Faculty Scholarship
DR. KENNETH D. TOWNSEND, ELLIOTT PROFESSOR OF ECONOMICS
ELLIOT PROFESSOR of Economics Kenneth D. Townsend in the fall of 2005 presented “The Economic Effects of Hurricane Katrina: ‘Un-Development,’ Tipping Points for Fiscal Federalism, and Speculation in Harm” to the Real-Estate Section of the Richmond Bar Association.
Townsend helped to organize the College-wide symposium on “Energy and the Public Interest: Reflections on a National Energy Strategy for the Twenty-First Century” and served as chair for two of the symposium sessions. At the opening session of the symposium, he presented a talk on the “Nature of the Energy Problem in the United States at the Beginning of the 21st Century.”
Townsend has also been involved in supervising research by Bikash Acharya ’08 and Achhunna N. Mali ’08. Townsend has been collaborating with Acharya, a double-major in physics and economics, on the topic of entropy and economics, the application of thermodynamics to problems of sustainable economic growth; and with Mali on the construction of an annual econometric forecasting model of Nepal, the home country of both students.
Recently Townsend has been working on the matter of the proper distinction between environmental studies and environmental science. In the summer he participated in a panel on the topic at the Second Summit on the Environment, which took place at Syracuse University and the State University of New York School of Environmental Studies.
Townsend developed a successful grant proposal to the Jessie Ball duPont Fund to develop a faculty workshop on the status of the environmental studies program at Hampden-Sydney College and on a consideration of the creation of a steering body for the program that would consider new courses, assess the program, and work toward a more coherent curriculum.

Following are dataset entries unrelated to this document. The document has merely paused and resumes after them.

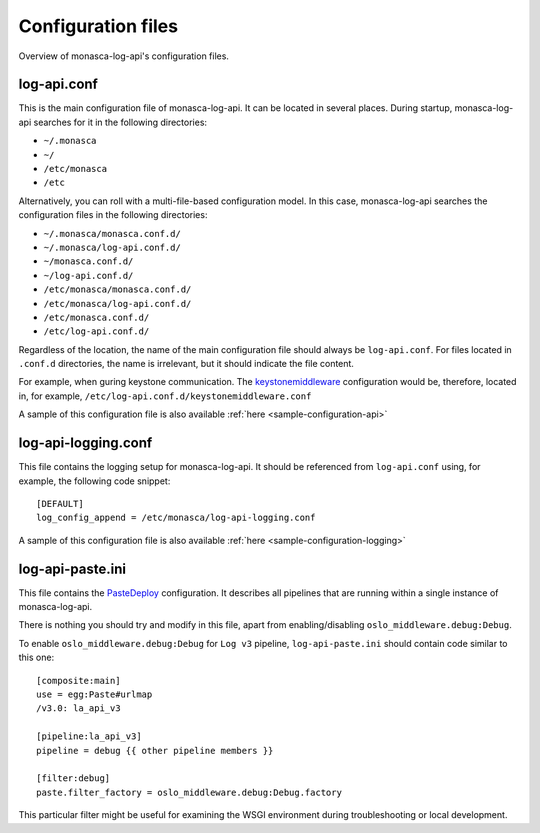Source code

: .. _configuration-files:

-------------------
Configuration files
-------------------

Overview of monasca-log-api's configuration files.

log-api.conf
------------

This is the main configuration file of monasca-log-api.
It can be located in several places. During startup,
monasca-log-api searches for it in the following directories:

* ``~/.monasca``
* ``~/``
* ``/etc/monasca``
* ``/etc``

Alternatively, you can roll with a multi-file-based configuration model.
In this case, monasca-log-api searches the configuration files
in the following directories:

* ``~/.monasca/monasca.conf.d/``
* ``~/.monasca/log-api.conf.d/``
* ``~/monasca.conf.d/``
* ``~/log-api.conf.d/``
* ``/etc/monasca/monasca.conf.d/``
* ``/etc/monasca/log-api.conf.d/``
* ``/etc/monasca.conf.d/``
* ``/etc/log-api.conf.d/``

Regardless of the location, the name of the main configuration file
should always be ``log-api.conf``. For files located
in ``.conf.d`` directories, the name is irrelevant, but it should
indicate the file content.

For example, when guring keystone communication. The
`keystonemiddleware <https://docs.openstack.org/keystonemiddleware/latest/>`_
configuration would be, therefore, located in, for example,
``/etc/log-api.conf.d/keystonemiddleware.conf``

A sample of this configuration file is also available
:ref:`here <sample-configuration-api>`

log-api-logging.conf
--------------------

This file contains the logging setup for monasca-log-api. It should be
referenced from ``log-api.conf`` using, for example,
the following code snippet::

    [DEFAULT]
    log_config_append = /etc/monasca/log-api-logging.conf

A sample of this configuration file is also available
:ref:`here <sample-configuration-logging>`

log-api-paste.ini
-----------------

This file contains the `PasteDeploy <http://pastedeploy.readthedocs.io/en/latest/>`_
configuration. It describes all pipelines that are running within a single
instance of monasca-log-api.

There is nothing you should try and modify in this file,
apart from enabling/disabling ``oslo_middleware.debug:Debug``.

To enable ``oslo_middleware.debug:Debug`` for ``Log v3`` pipeline,
``log-api-paste.ini`` should contain code similar to this one::

  [composite:main]
  use = egg:Paste#urlmap
  /v3.0: la_api_v3

  [pipeline:la_api_v3]
  pipeline = debug {{ other pipeline members }}

  [filter:debug]
  paste.filter_factory = oslo_middleware.debug:Debug.factory

This particular filter might be useful for examining the
WSGI environment during troubleshooting or local development.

He served as chair of the two-day workshop that brought three outside experts from Birmingham Southern College, Furman University, and the University of the South to campus to speak to fifteen faculty members representing ten departments and academic programs.

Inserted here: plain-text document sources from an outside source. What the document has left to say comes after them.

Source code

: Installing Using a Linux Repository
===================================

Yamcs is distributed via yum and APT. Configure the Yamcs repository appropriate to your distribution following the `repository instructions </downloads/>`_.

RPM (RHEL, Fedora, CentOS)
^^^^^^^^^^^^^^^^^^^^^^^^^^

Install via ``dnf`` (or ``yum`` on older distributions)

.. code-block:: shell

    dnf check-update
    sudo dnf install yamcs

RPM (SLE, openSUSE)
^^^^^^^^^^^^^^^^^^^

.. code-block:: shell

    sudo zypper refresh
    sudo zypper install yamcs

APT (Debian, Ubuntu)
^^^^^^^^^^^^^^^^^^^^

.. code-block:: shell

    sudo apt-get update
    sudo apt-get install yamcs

In addition, he has worked with Associate Professor of Economics Justin P. Isaacs ’95 on several private consulting projects.
Townsend holds the B.A., M.A., and Ph.D. degrees, all from Louisiana State University, and has taught at the College since 1980. He was promoted to the rank of professor in 1993, and will be on leave during the spring semester. At Commencement in 2006 Townsend received the Algernon Sydney Sullivan Medallion, given annually by the New York Southern Society “to friends of the College who have been conspicuously helpful to and associated with the institution in its effort to encourage and preserve a high standard of morals.”